Großbritannien vor dem Brexit "Fast die Hälfte empfindet Abscheu oder Ekel"

Brexit- Befürworter und Gegner streiten sich vor dem Parlament in London
Foto: Henry Nicholls / REUTERSSPIEGEL: Wie würden Sie das politische Klima so kurz vor dem Brexit beschreiben?
Bruter: Die Menschen haben starke negative Gefühle gegenüber Mitbürgern, die bei Wahlen anders abstimmen. Fast die Hälfte sagt sogar, sie empfänden Abscheu oder Ekel.
SPIEGEL: War das schon immer so, oder herrscht heute mehr Feindseligkeit als früher?
Bruter: Wir haben ähnliche Umfragen schon 2017 durchgeführt. Seitdem hat sich das Klima verschlechtert. In unserem Projekt über Wählerverhalten schauen wir insgesamt auf 27 Länder und stellen fest, dass Großbritannien keine Ausnahme ist. Die zunehmende Feindseligkeit der Wähler untereinander ist ein weltweit verbreitetes Phänomen, aber in Großbritannien ist sie noch ein bisschen stärker ausgeprägt als in einigen anderen Ländern.
SPIEGEL: Hat der Brexit diese Polarisierung verstärkt?
Bruter: Der Brexit ist ein starker Katalysator, doch die Spaltungen gab es schon früher. Menschen, die in der EU bleiben wollen, sagen, dass die Brexiteers ihre Identität ablehnen. Und diejenigen, die für "Leave" gestimmt haben, sagen, dass die Remainers ihre Niederlage nicht akzeptieren können.
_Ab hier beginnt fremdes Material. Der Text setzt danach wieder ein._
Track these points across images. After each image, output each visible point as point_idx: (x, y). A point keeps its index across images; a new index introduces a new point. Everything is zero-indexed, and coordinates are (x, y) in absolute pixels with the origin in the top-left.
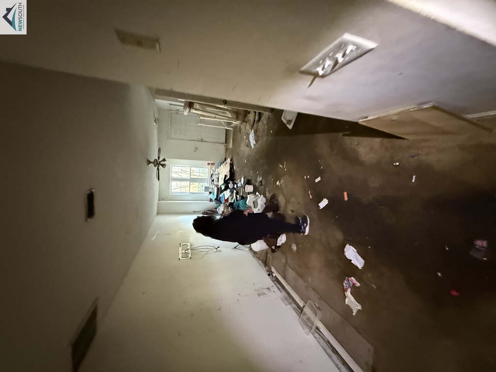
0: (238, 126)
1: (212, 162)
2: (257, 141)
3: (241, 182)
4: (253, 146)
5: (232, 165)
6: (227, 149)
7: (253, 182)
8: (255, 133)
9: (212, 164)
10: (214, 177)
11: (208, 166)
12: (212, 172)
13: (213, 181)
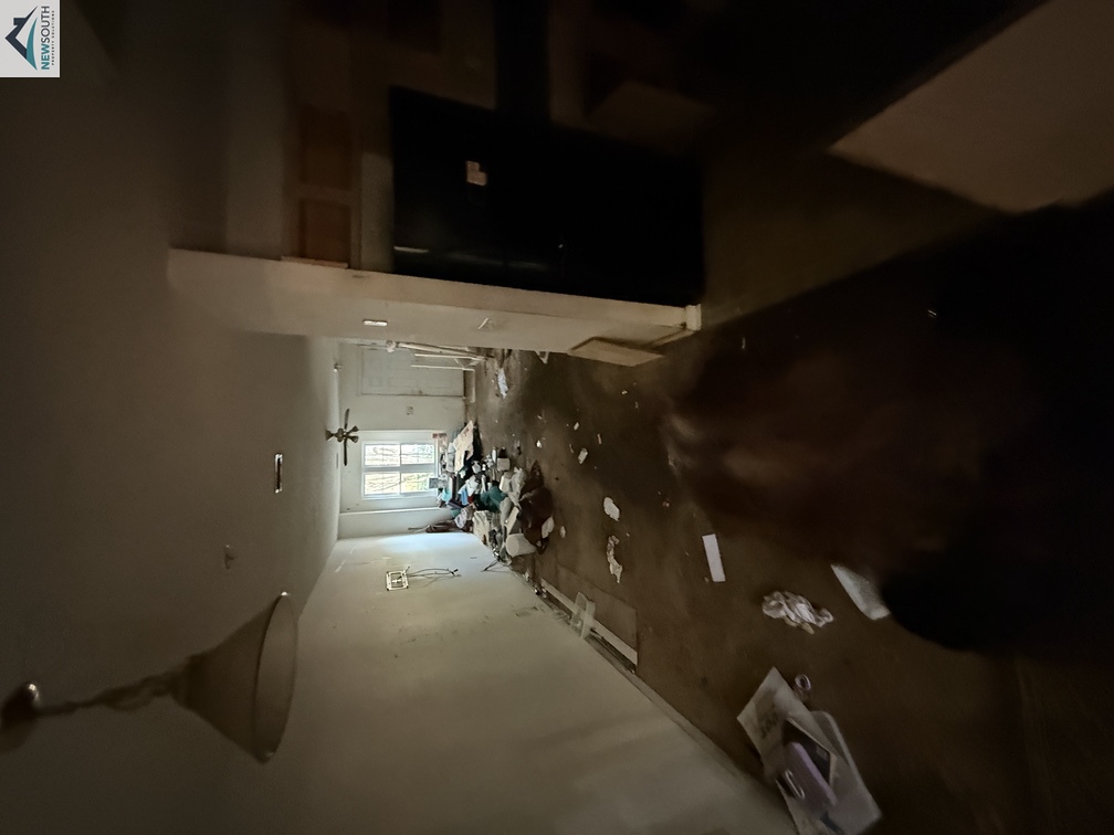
0: (482, 364)
1: (441, 432)
2: (509, 385)
3: (492, 457)
4: (504, 395)
5: (476, 432)
6: (467, 406)
7: (509, 452)
8: (507, 372)
9: (441, 435)
10: (446, 459)
11: (433, 440)
12: (441, 451)
13: (444, 466)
Beim Brexit geht es nicht um technische Entscheidungen, sondern um Identität, und diese Frage ist sehr stark mit Emotionen aufgeladen, auf beiden Seiten. Im Jahr des Referendums sprach man oft davon, dass dies ein Kampf zwischen emotionalen Brexiteers und rationalen Remainers sei. Das ist ein Irrtum. In Wirklichkeit sind die Remainers genauso emotional wie die Brexiteers. Bei einer anderen Umfrage sagten uns mehr als ein Drittel der Menschen, dass sie in der Nacht des Referendums geweint haben - das waren sowohl Leavers als auch Remainers.
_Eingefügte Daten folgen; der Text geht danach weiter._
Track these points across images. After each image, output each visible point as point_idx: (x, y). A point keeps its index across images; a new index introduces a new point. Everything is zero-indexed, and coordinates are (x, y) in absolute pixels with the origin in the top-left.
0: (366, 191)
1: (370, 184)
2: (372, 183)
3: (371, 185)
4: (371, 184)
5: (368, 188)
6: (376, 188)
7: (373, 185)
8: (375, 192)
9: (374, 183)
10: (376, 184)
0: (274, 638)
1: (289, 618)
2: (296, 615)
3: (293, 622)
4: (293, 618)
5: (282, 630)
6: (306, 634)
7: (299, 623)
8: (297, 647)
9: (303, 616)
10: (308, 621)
SPIEGEL: Machen starke Gefühle die Menschen für rationale Argumente unerreichbar?
Bruter: Wir haben uns inzwischen von der Vorstellung entfernt, dass Emotionen und Vernunft einander entgegengesetzt sind. Tatsächlich definiert unsere Vorstellung von Rationalität unsere Emotionen. Und es gibt auch Fälle, in denen Menschen ihre Emotionen rationalisieren. Um Ihnen ein Beispiel zu geben - viele Menschen sagen, dass es nicht ihre eigene Feindseligkeit ist, sondern dass sie nur auf die Feindseligkeit anderer reagieren. Menschen liefern rationale Erklärungen dafür, warum sie frustriert und wütend sind, aber ihre rationalen Überzeugungen sind in Emotionen eingebettet.
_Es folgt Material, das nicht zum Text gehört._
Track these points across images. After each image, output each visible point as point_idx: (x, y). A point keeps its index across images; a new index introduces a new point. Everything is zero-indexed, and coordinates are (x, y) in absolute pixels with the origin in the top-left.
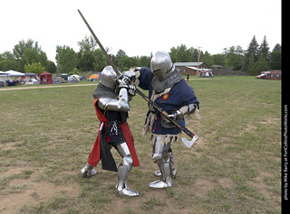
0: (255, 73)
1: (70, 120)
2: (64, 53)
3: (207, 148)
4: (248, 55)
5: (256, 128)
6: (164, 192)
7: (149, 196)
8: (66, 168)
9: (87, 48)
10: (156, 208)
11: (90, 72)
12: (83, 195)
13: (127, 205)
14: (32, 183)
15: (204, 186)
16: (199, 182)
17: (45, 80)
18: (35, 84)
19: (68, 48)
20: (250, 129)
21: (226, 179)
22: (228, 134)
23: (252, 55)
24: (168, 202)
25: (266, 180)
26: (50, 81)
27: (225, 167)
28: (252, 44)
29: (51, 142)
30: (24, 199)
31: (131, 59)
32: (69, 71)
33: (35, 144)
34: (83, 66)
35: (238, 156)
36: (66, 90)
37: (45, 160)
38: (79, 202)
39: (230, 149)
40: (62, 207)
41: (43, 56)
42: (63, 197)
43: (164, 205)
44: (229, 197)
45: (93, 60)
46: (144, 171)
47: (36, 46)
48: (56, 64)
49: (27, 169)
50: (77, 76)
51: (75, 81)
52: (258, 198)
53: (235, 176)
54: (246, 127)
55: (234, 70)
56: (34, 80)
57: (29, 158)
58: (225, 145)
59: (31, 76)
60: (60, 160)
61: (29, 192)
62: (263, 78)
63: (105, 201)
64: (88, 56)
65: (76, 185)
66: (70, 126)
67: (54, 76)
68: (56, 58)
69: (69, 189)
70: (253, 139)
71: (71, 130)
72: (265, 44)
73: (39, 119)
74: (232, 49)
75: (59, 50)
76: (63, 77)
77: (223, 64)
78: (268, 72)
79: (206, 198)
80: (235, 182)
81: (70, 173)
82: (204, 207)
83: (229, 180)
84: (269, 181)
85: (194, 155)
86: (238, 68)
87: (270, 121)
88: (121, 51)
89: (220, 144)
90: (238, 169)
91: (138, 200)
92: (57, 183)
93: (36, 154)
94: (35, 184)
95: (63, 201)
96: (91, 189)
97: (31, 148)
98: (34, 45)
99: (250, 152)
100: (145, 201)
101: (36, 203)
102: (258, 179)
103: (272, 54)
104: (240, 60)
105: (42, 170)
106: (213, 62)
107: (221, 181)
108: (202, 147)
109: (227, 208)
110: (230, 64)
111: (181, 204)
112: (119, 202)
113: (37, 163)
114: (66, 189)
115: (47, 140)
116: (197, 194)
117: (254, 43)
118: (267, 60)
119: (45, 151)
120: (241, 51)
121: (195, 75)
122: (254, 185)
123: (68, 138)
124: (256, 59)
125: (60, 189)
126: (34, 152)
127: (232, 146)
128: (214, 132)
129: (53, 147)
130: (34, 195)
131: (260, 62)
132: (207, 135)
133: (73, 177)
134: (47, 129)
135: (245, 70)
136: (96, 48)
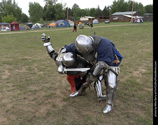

SPIEGEL: Welche Folgen hat die Polarisierung für eine Demokratie ?
Bruter: Wir forschen über demokratische Frustration, weil wir wissen wollen, wozu die Menschen bereit sind, wenn sie unglücklich sind. Fast 20 Prozent der Briten sagen in unseren Umfragen, dass sie bereit wären, an einer Revolution teilzunehmen oder das Land zu verlassen, wenn sie mit der Politik unzufrieden sind. Ein Fünftel ist ein hoher Anteil für so eine stabile Demokratie mit einer langen Geschichte. Außerdem glauben nur 27 Prozent der Briten, dass ihre Kinder und Enkelkinder besser leben werden als sie selbst. Diese Form von Pessimismus ist der perfekte Nährboden, auf dem die Feindseligkeiten noch weiter wachsen werden.
SPIEGEL Nach den Parlamentswahlen erklärte Boris Johnson, dass er das Land vereinen will. Wird ihm das gelingen?
Bruter: Früher gab es zu Beginn jeder Wahlperiode so etwas wie "Flitterwochen". Auch die Verlierer sagten nach der Wahl: Das ist eine legitime Regierung, und wir sollten ihr eine Chance geben. Aber seit der zweiten Hälfte des letzten Jahrzehnts geschieht dies immer seltener. Die Gewinner wollen nicht, dass ihre Partei Zugeständnisse macht. Und die Verlierer, in diesem Fall die Unterstützer der Labour Party oder der SNP , sind nicht bereit, der Regierung eine Karenzzeit zu gönnen. Die Umfragen zeigen, dass es immer noch eine Mehrheit der Menschen gibt, die der Meinung sind, dass der Brexit ein Fehler ist und dass Großbritannien die EU nicht verlassen sollte. Zum jetzigen Zeitpunkt gibt es keine Bereitschaft, der anderen Seite einen Vertrauensvorschuss zu geben.